En 2020, une grande partie de la population sud-soudanaise a perdu son revenu, déjà fragile, en raison du confinement, des crues, des invasions de criquets ou des violents conflits régionaux. Beaucoup ont été dans l’obligation de rester à leur domicile pendant les six semaines de confinement, subissant des répercussions psychologiques considérables. Dans le pays, les logements sont relativement petits pour des familles qui comptent en moyenne cinq enfants. En raison de la précarité de la situation, de l’absence de ressources financières, de la famine galopante et des traumatismes de guerre toujours vivaces, les violences domestiques, les actes criminels et les suicides se sont multipliés au cours de l’année écoulée.

Malgré l’accord de paix et le gouvernement d’unité, le chemin à parcourir reste long.

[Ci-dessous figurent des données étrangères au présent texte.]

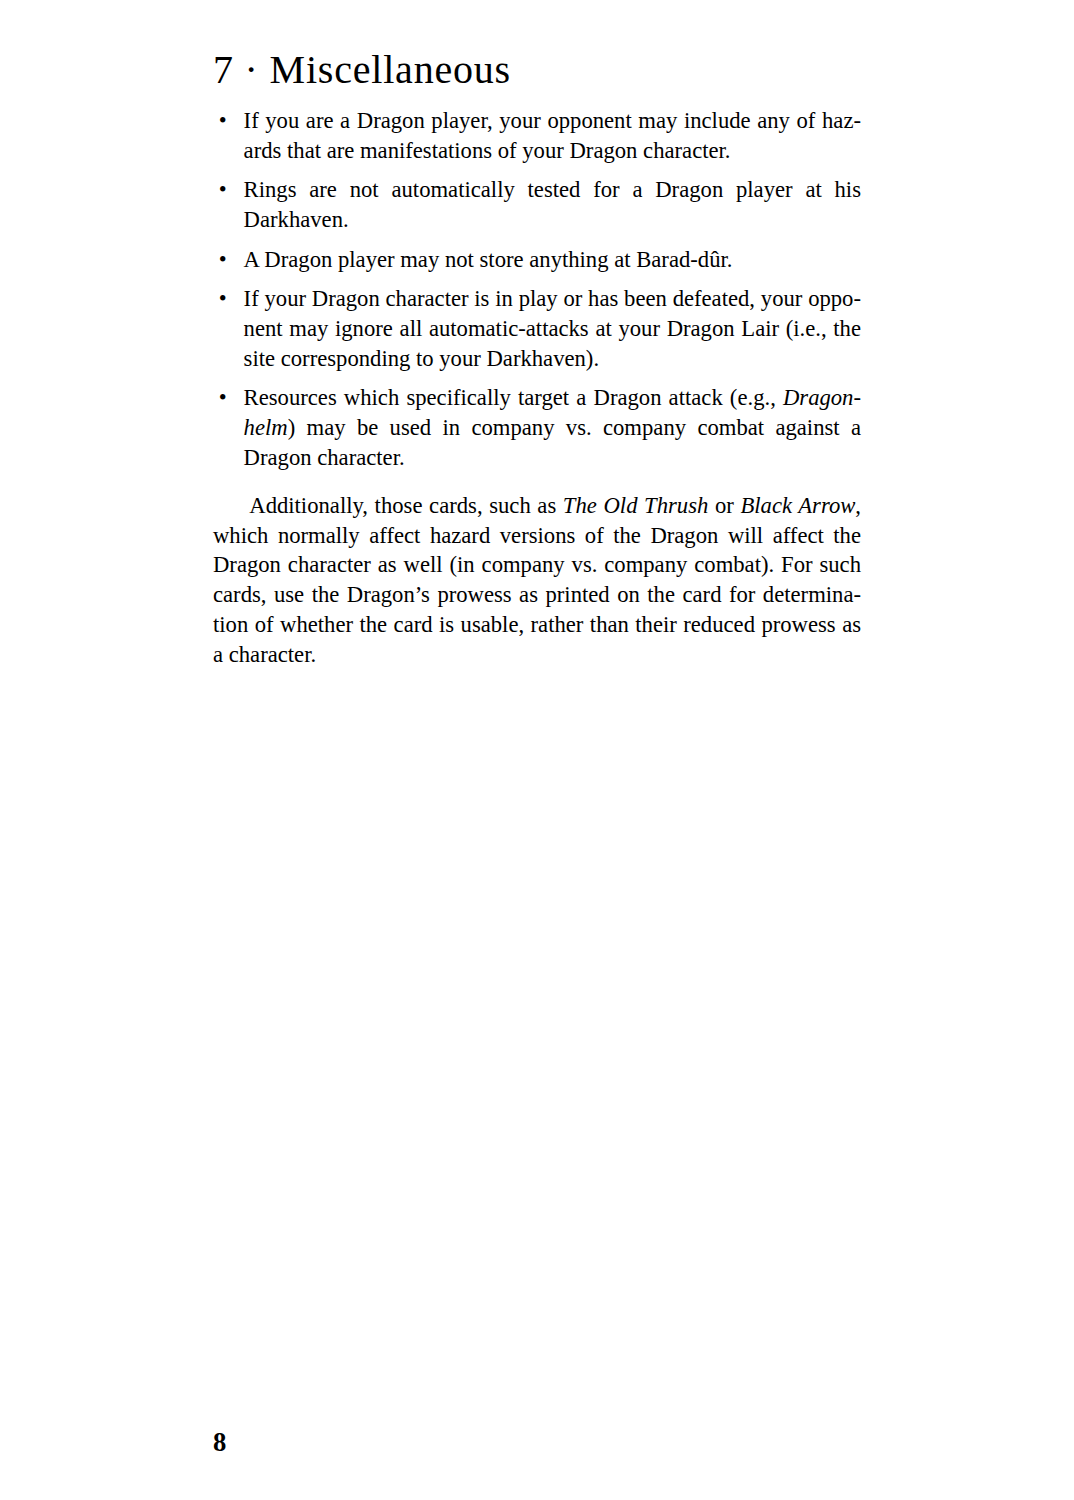7 · Miscellaneous
If you are a Dragon player, your opponent may include any of hazards that are manifestations of your Dragon character.
Rings are not automatically tested for a Dragon player at his Darkhaven.
A Dragon player may not store anything at Barad-dûr.
If your Dragon character is in play or has been defeated, your opponent may ignore all automatic-attacks at your Dragon Lair (i.e., the site corresponding to your Darkhaven).
Resources which specifically target a Dragon attack (e.g., Dragon-helm) may be used in company vs. company combat against a Dragon character.
Additionally, those cards, such as The Old Thrush or Black Arrow, which normally affect hazard versions of the Dragon will affect the Dragon character as well (in company vs. company combat). For such cards, use the Dragon’s prowess as printed on the card for determination of whether the card is usable, rather than their reduced prowess as a character.
8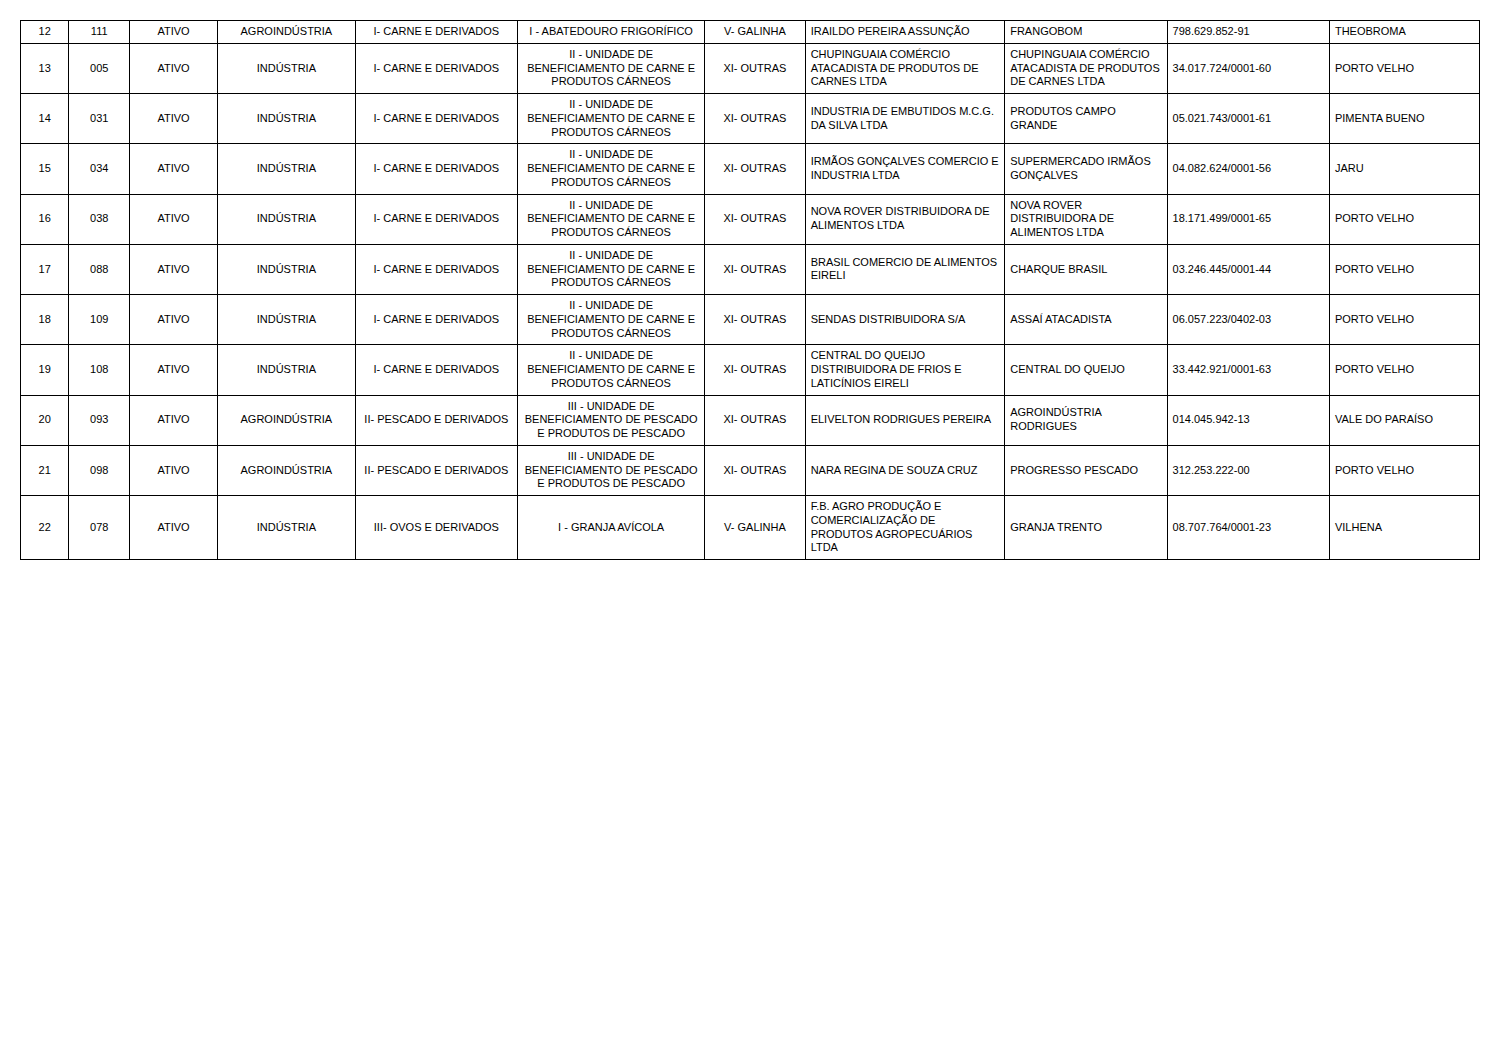| 12 | 111 | ATIVO | AGROINDÚSTRIA | I- CARNE E DERIVADOS | I - ABATEDOURO FRIGORÍFICO | V- GALINHA | IRAILDO PEREIRA ASSUNÇÃO | FRANGOBOM | 798.629.852-91 | THEOBROMA |
| 13 | 005 | ATIVO | INDÚSTRIA | I- CARNE E DERIVADOS | II - UNIDADE DE BENEFICIAMENTO DE CARNE E PRODUTOS CÁRNEOS | XI- OUTRAS | CHUPINGUAIA COMÉRCIO ATACADISTA DE PRODUTOS DE CARNES LTDA | CHUPINGUAIA COMÉRCIO ATACADISTA DE PRODUTOS DE CARNES LTDA | 34.017.724/0001-60 | PORTO VELHO |
| 14 | 031 | ATIVO | INDÚSTRIA | I- CARNE E DERIVADOS | II - UNIDADE DE BENEFICIAMENTO DE CARNE E PRODUTOS CÁRNEOS | XI- OUTRAS | INDUSTRIA DE EMBUTIDOS M.C.G. DA SILVA LTDA | PRODUTOS CAMPO GRANDE | 05.021.743/0001-61 | PIMENTA BUENO |
| 15 | 034 | ATIVO | INDÚSTRIA | I- CARNE E DERIVADOS | II - UNIDADE DE BENEFICIAMENTO DE CARNE E PRODUTOS CÁRNEOS | XI- OUTRAS | IRMÃOS GONÇALVES COMERCIO E INDUSTRIA LTDA | SUPERMERCADO IRMÃOS GONÇALVES | 04.082.624/0001-56 | JARU |
| 16 | 038 | ATIVO | INDÚSTRIA | I- CARNE E DERIVADOS | II - UNIDADE DE BENEFICIAMENTO DE CARNE E PRODUTOS CÁRNEOS | XI- OUTRAS | NOVA ROVER DISTRIBUIDORA DE ALIMENTOS LTDA | NOVA ROVER DISTRIBUIDORA DE ALIMENTOS LTDA | 18.171.499/0001-65 | PORTO VELHO |
| 17 | 088 | ATIVO | INDÚSTRIA | I- CARNE E DERIVADOS | II - UNIDADE DE BENEFICIAMENTO DE CARNE E PRODUTOS CÁRNEOS | XI- OUTRAS | BRASIL COMERCIO DE ALIMENTOS EIRELI | CHARQUE BRASIL | 03.246.445/0001-44 | PORTO VELHO |
| 18 | 109 | ATIVO | INDÚSTRIA | I- CARNE E DERIVADOS | II - UNIDADE DE BENEFICIAMENTO DE CARNE E PRODUTOS CÁRNEOS | XI- OUTRAS | SENDAS DISTRIBUIDORA S/A | ASSAÍ ATACADISTA | 06.057.223/0402-03 | PORTO VELHO |
| 19 | 108 | ATIVO | INDÚSTRIA | I- CARNE E DERIVADOS | II - UNIDADE DE BENEFICIAMENTO DE CARNE E PRODUTOS CÁRNEOS | XI- OUTRAS | CENTRAL DO QUEIJO DISTRIBUIDORA DE FRIOS E LATICÍNIOS EIRELI | CENTRAL DO QUEIJO | 33.442.921/0001-63 | PORTO VELHO |
| 20 | 093 | ATIVO | AGROINDÚSTRIA | II- PESCADO E DERIVADOS | III - UNIDADE DE BENEFICIAMENTO DE PESCADO E PRODUTOS DE PESCADO | XI- OUTRAS | ELIVELTON RODRIGUES PEREIRA | AGROINDÚSTRIA RODRIGUES | 014.045.942-13 | VALE DO PARAÍSO |
| 21 | 098 | ATIVO | AGROINDÚSTRIA | II- PESCADO E DERIVADOS | III - UNIDADE DE BENEFICIAMENTO DE PESCADO E PRODUTOS DE PESCADO | XI- OUTRAS | NARA REGINA DE SOUZA CRUZ | PROGRESSO PESCADO | 312.253.222-00 | PORTO VELHO |
| 22 | 078 | ATIVO | INDÚSTRIA | III- OVOS E DERIVADOS | I - GRANJA AVÍCOLA | V- GALINHA | F.B. AGRO PRODUÇÃO E COMERCIALIZAÇÃO DE PRODUTOS AGROPECUÁRIOS LTDA | GRANJA TRENTO | 08.707.764/0001-23 | VILHENA |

Chaque crise, quelle que soit son ampleur, est susceptible d’anéantir une paix fragile. Le Soudan du Sud illustre une fois de plus la nécessité de couvrir les besoins élémentaires afin de pouvoir prétendre à une paix durable.

Outre les services de santé et la sécurité alimentaire, ces besoins incluent la possibilité d’un développement autodéterminé pour les individus. Depuis plus de deux cents ans, Mission 21 entretient des partenariats étroits dans les pays où elle intervient. Conformément au principe de la triple interaction, elle s’efforce depuis longtemps de concilier dans ses projets le travail de développement, la promotion de la paix et l’aide humanitaire. Cette approche, qui offre la flexibilité suffisante pour réagir aux crises de façon rapide et ciblée, n’est possible que grâce à la solidité des liens, à la confiance et à l’ancrage dont l’organisation dispose dans les différents pays.